We took one of our interviewees and turned her into our test subject: Test Miriam. This represents the entire investigation summed up in one experiment. Miriam is the average working girl, with a 9-5 job and no artistic background. We introduced her to our work, gave her a tour of the university and the Cochrane and convinced her to perform our lexicon at the Cochrane event.
When we interviewed Miriam after the event, we asked her what her role was in the show, she was unable to answer. She didn’t understand what she was doing there, and yet she did as she was told believing that she became a ‘performance artist’. Miriam went from not ever performing, to obeying our commands over three hours to an audience of up to 60 people, such was the power and her belief in the integrity in what we were doing. We wondered how far we could we have gone with what we made her copy. We exploited her trust in us, but this also explored the human ability to follow blindly what is expected of them. Crucially, she enjoyed the experience, adding that she included her own improvisations to the routine and that she would like to be involved with and see more performance at the Cochrane. In a sense, she was enlightened by the experience. Is free will an illusion?
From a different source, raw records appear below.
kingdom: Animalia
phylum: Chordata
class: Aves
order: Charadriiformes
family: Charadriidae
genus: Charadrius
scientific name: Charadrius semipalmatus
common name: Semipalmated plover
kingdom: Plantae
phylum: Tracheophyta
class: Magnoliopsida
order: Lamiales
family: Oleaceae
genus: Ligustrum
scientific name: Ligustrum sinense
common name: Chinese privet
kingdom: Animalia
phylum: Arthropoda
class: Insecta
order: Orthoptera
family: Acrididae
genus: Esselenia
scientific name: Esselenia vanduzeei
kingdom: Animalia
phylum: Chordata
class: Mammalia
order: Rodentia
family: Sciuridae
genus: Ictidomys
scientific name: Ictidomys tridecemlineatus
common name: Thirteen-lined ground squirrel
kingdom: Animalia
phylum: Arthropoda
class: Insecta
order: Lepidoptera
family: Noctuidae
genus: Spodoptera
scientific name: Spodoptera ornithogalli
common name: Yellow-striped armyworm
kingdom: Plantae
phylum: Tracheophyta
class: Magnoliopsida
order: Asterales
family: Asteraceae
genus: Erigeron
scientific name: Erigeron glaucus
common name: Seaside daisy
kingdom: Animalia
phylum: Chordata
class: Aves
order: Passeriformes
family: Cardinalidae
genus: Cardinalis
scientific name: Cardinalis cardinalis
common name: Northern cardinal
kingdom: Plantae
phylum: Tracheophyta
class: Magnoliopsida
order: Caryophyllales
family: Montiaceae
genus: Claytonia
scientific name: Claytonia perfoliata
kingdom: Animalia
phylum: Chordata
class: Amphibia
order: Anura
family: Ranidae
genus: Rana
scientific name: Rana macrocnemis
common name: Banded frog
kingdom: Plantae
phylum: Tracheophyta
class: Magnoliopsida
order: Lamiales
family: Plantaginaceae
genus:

We investigated other means of indoctrination by enlisting the help of the media. We gate crashed other people’s protests, trespassed into shots of live news items for the BBC, and ruined numerous tourists photographs thereby spreading our lexicon worldwide. This has now become an investigation on a global scale. Arguably, we have behaved in an immoral and selfish fashion, but as you see, our lexicon has a definite resonance within society. Ultimately, what we came up with was a collection of connected outcomes, including video experimentation, the Cochrane event, and a complete workshop package, with a documentary clearly showing our manifesto in action: and all of this is a product of our Body Formalist movement.
By locating our ideas in the recognisable and easily accessible world of contemporary life, work, the media and spectacle we hoped to reach as wide an audience as possible with our work. We wanted to bring performance back to the individual, by subscribing to a DIY ethic with an emphasis on participation and the use of everyday objects, which we hope engages an audience with relatable visual imagery. Our approach to theatre attempts to promote the contemporary arts whilst encouraging people to take a closer look at performance by way of intellectual exchange through a programme of workshops, short films and conversation. We wanted the work we would produce from Unit 14 to have an integrity, playing a vital part in our development as artists, whilst honing skills which we would be able to transfer to jobs post university.
Public taste is formed by the media, including the arts and the articles of daily use. Responsible for shaping these tastes are the art directors in ‘the industry’, advertisers and stylists. These people acts as censors who level down the designs of artists to their own conception of what we, the public, should like. This process of abstraction contributes to the psychology of style. We become discriminatory, deciding what we like, we don’t like and what we should add or take away based on their judgement.
We have been committed to our methodology and have been constantly producing original work. We hope to retain this work ethic outside of university where we will continue to work with one another.